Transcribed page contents
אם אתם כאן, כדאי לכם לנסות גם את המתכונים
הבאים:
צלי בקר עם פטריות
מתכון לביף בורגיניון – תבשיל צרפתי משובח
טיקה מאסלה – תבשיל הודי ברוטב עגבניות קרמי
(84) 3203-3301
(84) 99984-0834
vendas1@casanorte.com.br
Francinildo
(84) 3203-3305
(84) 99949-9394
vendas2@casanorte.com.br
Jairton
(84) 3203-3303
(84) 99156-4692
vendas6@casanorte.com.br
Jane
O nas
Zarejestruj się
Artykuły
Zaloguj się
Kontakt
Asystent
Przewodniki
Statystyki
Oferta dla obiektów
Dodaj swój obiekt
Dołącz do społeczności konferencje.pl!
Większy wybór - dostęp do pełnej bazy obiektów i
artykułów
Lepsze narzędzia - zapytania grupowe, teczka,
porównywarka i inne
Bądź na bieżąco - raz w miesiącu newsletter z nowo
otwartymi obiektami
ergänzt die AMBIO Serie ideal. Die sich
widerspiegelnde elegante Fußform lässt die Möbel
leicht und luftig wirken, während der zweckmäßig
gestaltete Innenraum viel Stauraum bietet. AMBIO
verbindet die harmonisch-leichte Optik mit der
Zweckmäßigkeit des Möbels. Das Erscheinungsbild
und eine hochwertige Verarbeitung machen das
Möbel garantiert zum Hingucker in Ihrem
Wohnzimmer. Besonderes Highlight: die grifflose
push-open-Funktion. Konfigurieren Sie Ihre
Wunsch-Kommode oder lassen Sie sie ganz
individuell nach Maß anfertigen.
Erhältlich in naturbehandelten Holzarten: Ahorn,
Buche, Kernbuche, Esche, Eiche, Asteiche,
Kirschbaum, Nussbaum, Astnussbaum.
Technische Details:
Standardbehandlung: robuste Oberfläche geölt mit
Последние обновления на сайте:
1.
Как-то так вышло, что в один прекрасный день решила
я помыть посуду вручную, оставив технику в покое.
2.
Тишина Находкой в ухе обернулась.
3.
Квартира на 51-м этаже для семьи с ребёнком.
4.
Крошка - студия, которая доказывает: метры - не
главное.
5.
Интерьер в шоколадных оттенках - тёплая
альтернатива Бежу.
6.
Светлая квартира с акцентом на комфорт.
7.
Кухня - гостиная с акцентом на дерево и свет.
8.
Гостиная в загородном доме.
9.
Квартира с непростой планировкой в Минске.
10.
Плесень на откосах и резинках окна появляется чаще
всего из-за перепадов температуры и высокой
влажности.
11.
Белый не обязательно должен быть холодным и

▸ TO-DO ITEM: What lines in the data above contain the word "obiektów"? Show them all.

▸ WRITTEN ANSWER:
Oferta dla obiektów
Większy wybór - dostęp do pełnej bazy obiektów i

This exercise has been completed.